For the word "page", search the records and show each line in which it occurs.

= Source records =

---+---

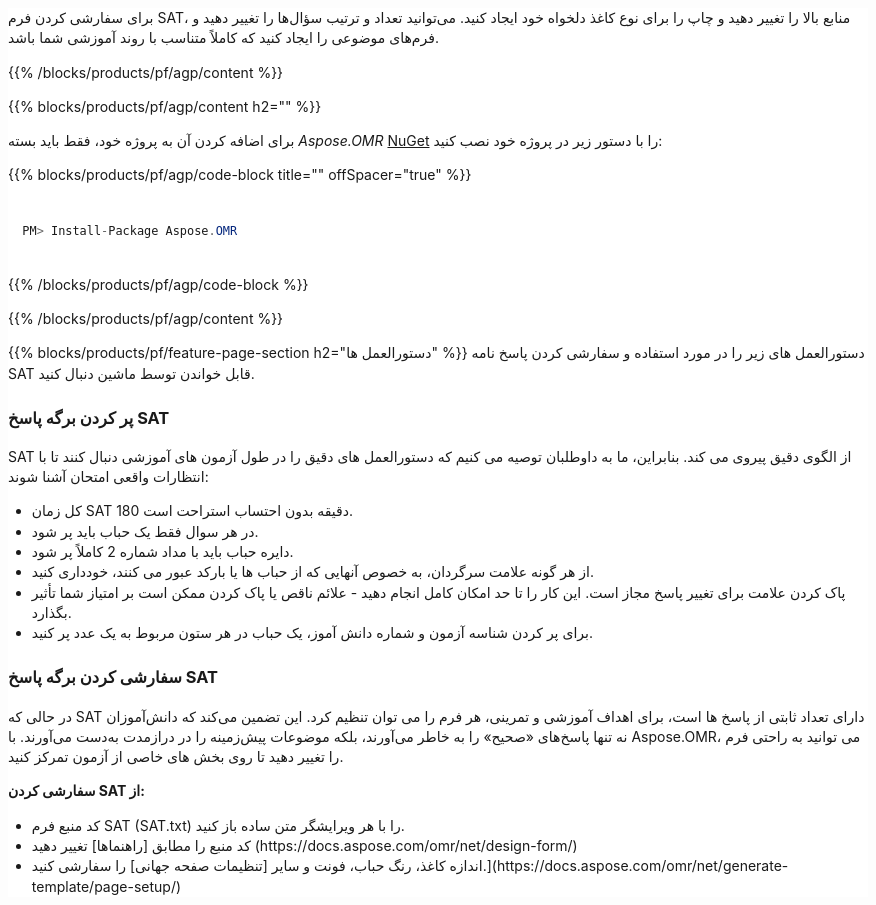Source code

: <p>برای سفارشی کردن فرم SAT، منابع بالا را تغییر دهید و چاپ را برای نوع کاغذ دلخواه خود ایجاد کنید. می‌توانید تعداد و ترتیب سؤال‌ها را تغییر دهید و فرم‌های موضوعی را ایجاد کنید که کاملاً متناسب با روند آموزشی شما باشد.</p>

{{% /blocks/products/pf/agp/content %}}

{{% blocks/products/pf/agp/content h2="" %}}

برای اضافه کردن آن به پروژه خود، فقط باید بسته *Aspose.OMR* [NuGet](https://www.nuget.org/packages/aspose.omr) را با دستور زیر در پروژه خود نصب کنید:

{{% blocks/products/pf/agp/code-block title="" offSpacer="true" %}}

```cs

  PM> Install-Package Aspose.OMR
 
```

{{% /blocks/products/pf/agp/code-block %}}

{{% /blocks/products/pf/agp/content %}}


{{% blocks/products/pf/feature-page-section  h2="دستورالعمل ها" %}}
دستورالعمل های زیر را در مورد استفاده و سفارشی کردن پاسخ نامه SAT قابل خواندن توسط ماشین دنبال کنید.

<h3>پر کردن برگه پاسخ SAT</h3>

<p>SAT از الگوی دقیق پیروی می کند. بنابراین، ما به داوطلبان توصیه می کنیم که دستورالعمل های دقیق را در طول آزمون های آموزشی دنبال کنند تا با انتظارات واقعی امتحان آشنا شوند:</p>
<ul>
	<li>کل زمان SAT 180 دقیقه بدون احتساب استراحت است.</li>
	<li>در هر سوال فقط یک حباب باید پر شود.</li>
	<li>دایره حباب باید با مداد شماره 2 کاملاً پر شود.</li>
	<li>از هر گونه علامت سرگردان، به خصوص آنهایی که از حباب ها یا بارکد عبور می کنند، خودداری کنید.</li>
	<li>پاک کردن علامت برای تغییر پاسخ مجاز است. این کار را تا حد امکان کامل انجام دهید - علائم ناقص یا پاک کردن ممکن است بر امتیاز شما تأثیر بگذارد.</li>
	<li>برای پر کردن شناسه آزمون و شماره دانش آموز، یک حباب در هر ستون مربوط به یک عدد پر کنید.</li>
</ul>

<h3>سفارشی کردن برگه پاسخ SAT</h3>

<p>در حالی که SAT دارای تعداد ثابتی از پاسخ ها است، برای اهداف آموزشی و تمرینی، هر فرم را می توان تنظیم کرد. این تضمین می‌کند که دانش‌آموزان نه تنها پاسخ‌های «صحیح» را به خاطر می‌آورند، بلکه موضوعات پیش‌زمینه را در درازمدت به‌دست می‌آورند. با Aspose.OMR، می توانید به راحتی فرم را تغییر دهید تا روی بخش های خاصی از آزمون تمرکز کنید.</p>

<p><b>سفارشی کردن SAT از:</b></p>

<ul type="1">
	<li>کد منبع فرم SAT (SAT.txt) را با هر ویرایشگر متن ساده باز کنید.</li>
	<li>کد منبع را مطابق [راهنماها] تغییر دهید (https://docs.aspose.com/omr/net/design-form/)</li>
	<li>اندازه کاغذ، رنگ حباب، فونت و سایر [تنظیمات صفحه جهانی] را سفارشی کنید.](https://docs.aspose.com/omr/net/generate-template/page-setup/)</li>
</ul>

---+---

= Reply to the exercise =
{{% blocks/products/pf/feature-page-section  h2="دستورالعمل ها" %}}
	<li>اندازه کاغذ، رنگ حباب، فونت و سایر [تنظیمات صفحه جهانی] را سفارشی کنید.](https://docs.aspose.com/omr/net/generate-template/page-setup/)</li>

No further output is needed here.